L’ultimo capitolo, infine, è dedicato a una breve riflessione su possibili opzioni di sperimentazione per il superamento della logica a due tra maschile e femminile (p. 79 e ss.), come il ricorso a simboli grafici (car*, car_, car@), a spazi vuoti (car  tutt ), a un’unione di morfemi di genere e simboli (cari.e, cari-e, etc.) oppure all’uso di fonemi inediti (carə, caru). Secondo Fusco, queste soluzioni generano non pochi problemi, tra i quali l’incerta formazione dei loro plurali e la complicazione della pronuncia di simboli grafici non pensati per la realizzazione fonetica (soprattutto *, _ e @, ma rientra in questa casistica anche lo spazio vuoto). A ciò si aggiunge il senso di straniamento che può portare nell’uditorio il ricorso a fonemi come la /u/ atona finale, che, nonostante sia presente in alcuni prestiti italiani piuttosto diffusi come guru o sudoku, tuttavia non viene mai utilizzata come morfema marcatore di genere (ed eventualmente di numero), pertanto è un’innovazione davvero complicata da imporre nella lingua manu militari senza l’accordo delle persone parlanti. L’autrice, dunque, ritiene queste forme (pp. 81-82) assai interessanti da usare «in testi scritti o trasmessi di natura privata o anche professionale ma indirizzati a comunità coese e in accordo su certe scelte di campo», laddove reputa invece poco navigabile «la possibilità di avvalersene in produzioni istituzionali o pubbliche destinate anche alla lettura ad alta voce, perché la decodifica del contenuto da buona parte dei lettori/ascoltatori potrebbe risultare ardua e generare negli stessi un sentimento di disorientamento».
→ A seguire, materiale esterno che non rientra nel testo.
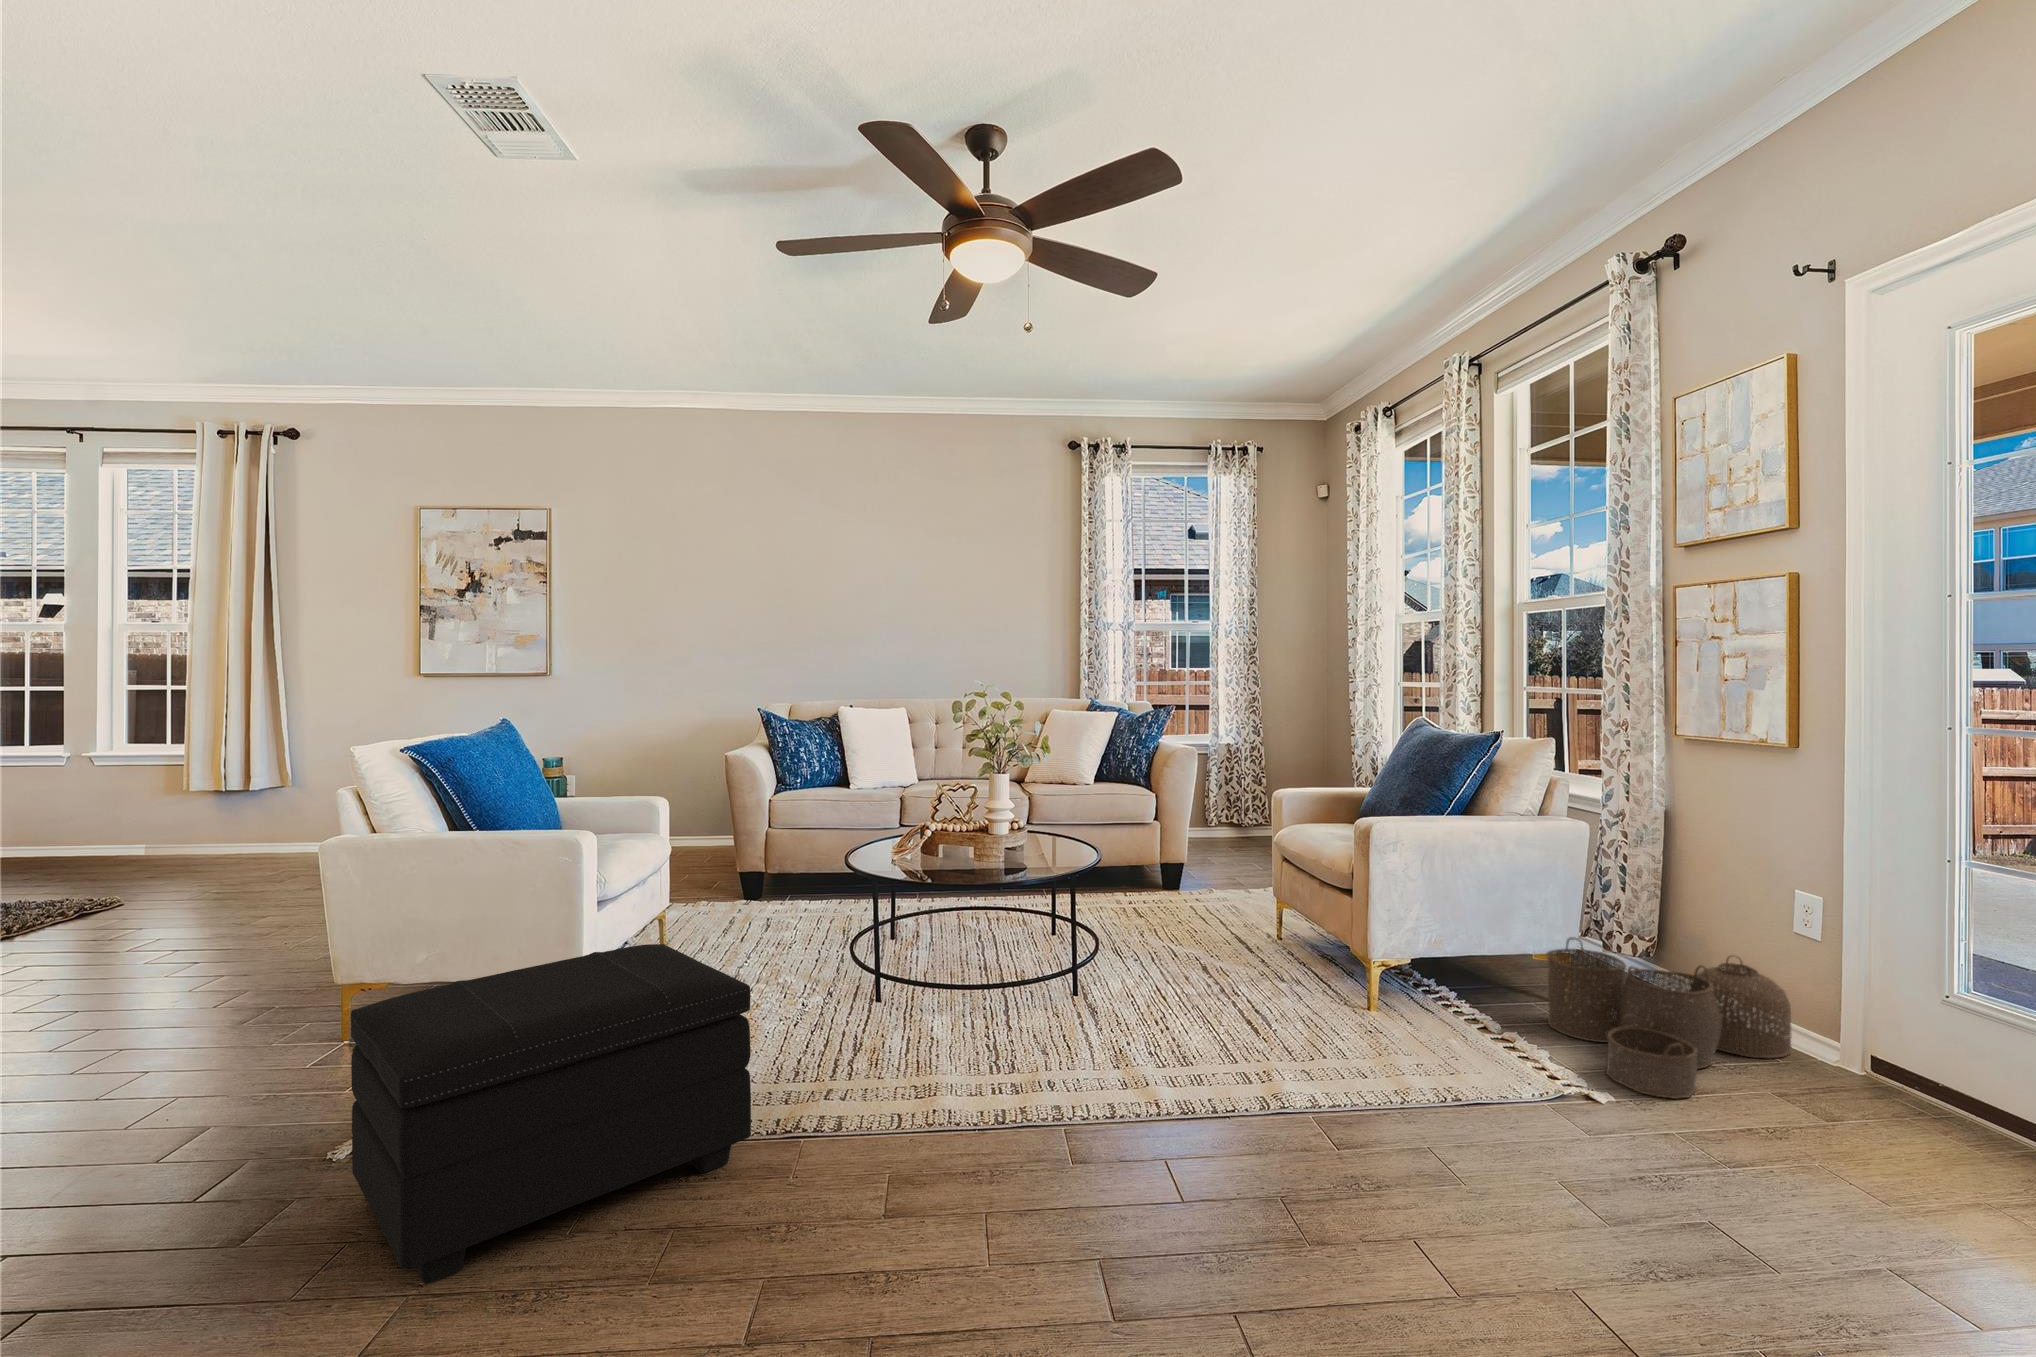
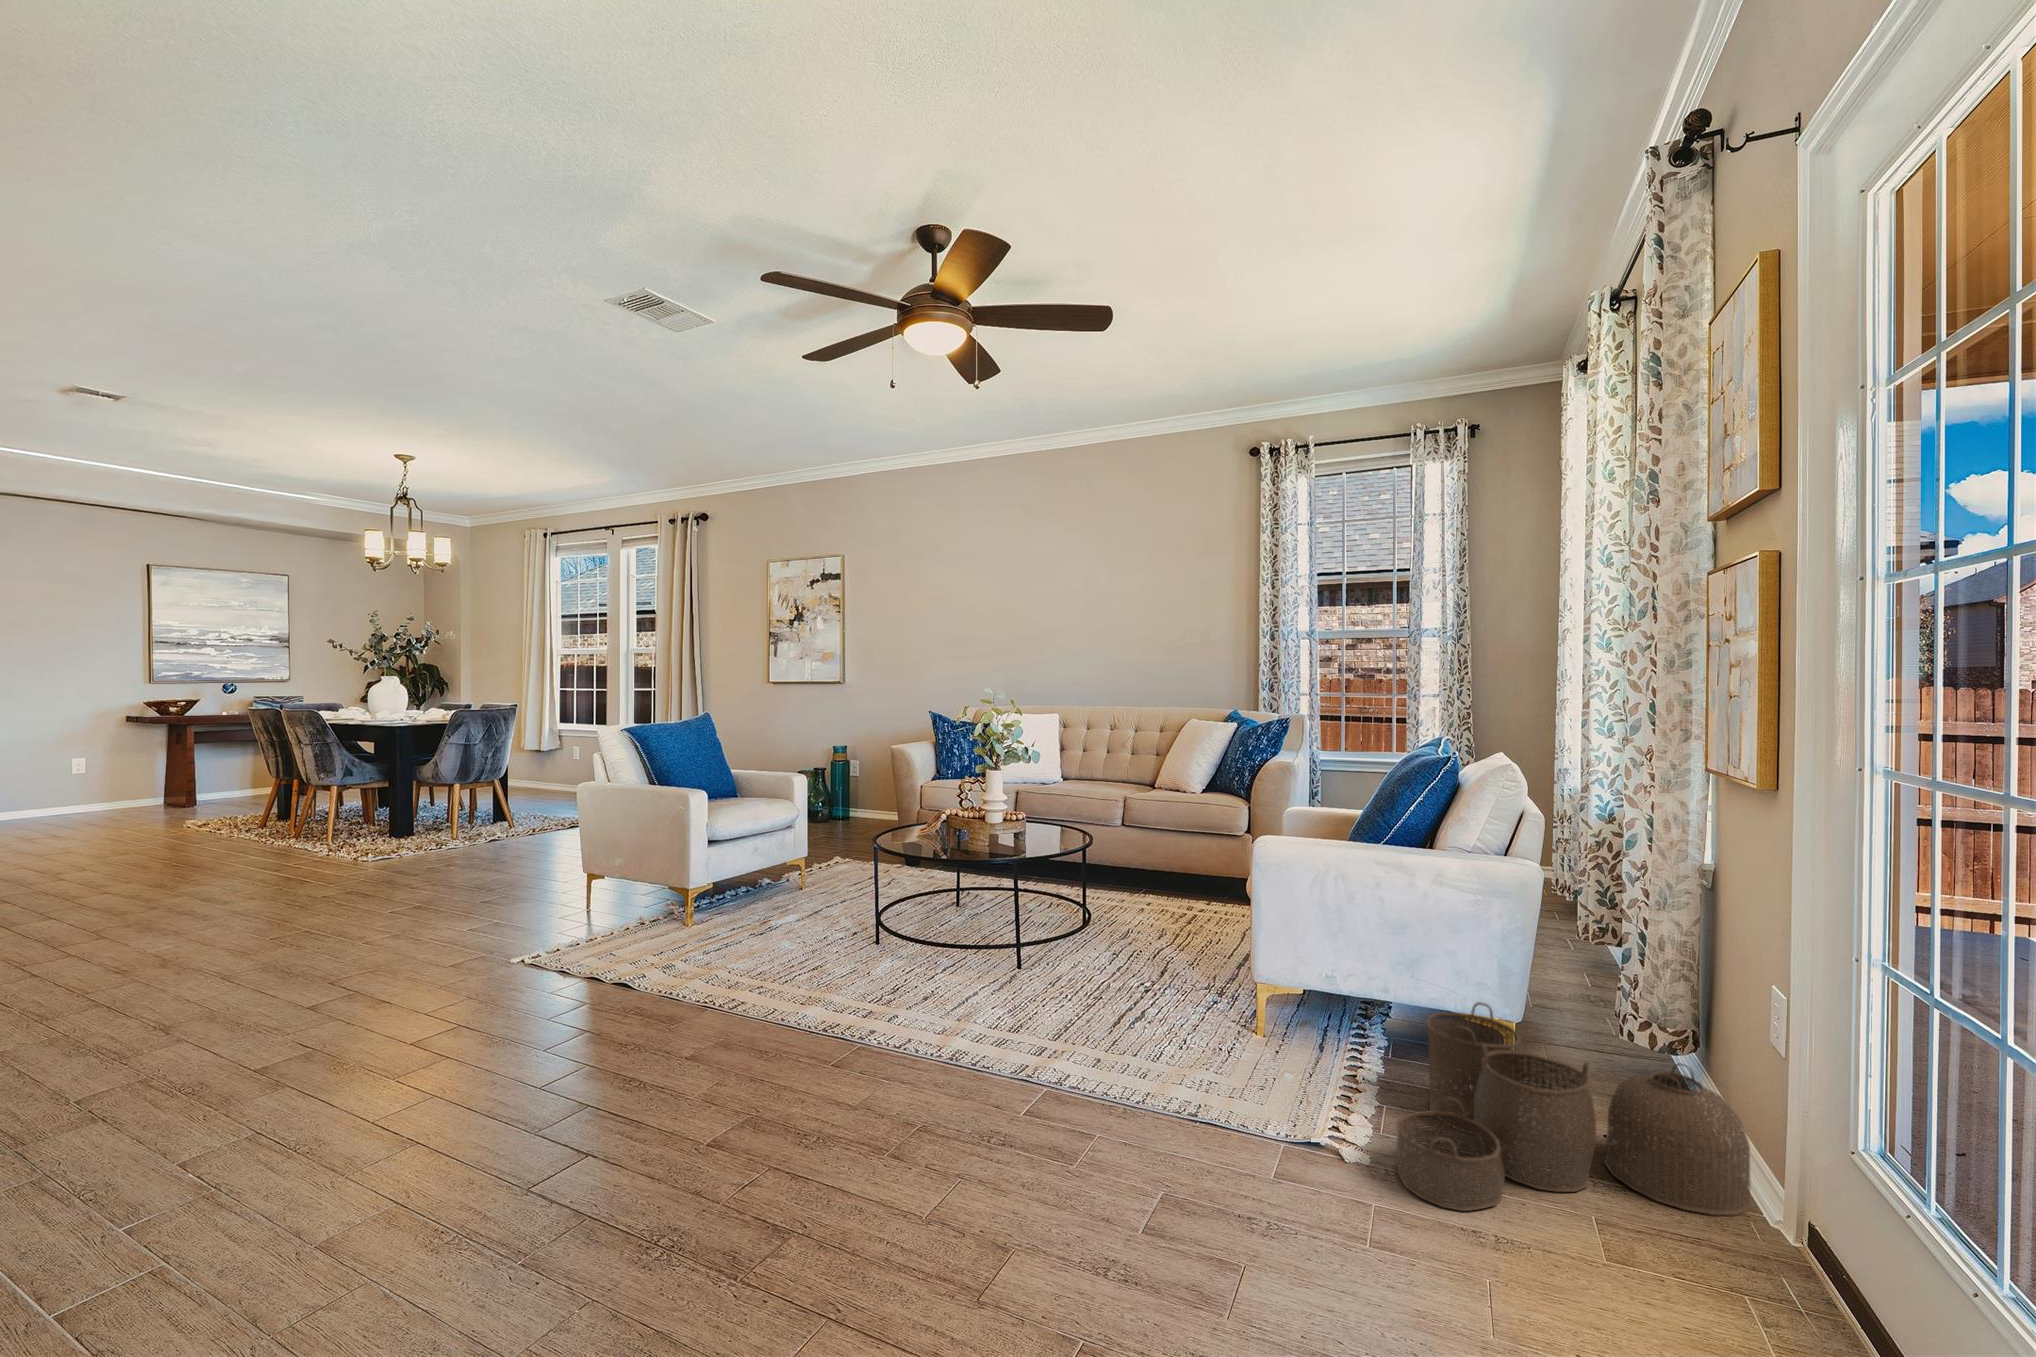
footstool: present [351,944,751,1284] -> none [356,863,635,1043]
La conclusione dell’autrice a valle del suo volume è di concretezza ma anche di speranza. Da una parte, infatti, Fusco è perfettamente consapevole del fatto che i cambiamenti si scontrano sempre con un certo ostruzionismo, e anche del fatto che risulta davvero difficile intervenire nella lingua delle persone, dal momento in cui, come diceva Alma Sabatini nel suo Raccomandazioni per un uso non sessista della lingua italiana, «toccare la lingua è come toccare la persona stessa». Dall’altra, tuttavia, l’autrice mostra apertura e fiducia verso il futuro, in particolare verso la capacità della comunità accademica di far comprendere alla comunità parlante l’importanza di queste istanze, non smettendo mai di fare divulgazione e informazione sugli argomenti della parità di genere e dell’equa visibilità. Il fine ultimo di tutto ciò è quello di creare un terreno di coltura all’interno del quale ogni innovazione potrà germogliare non perché imposta ma perché condivisa dalla cittadinanza.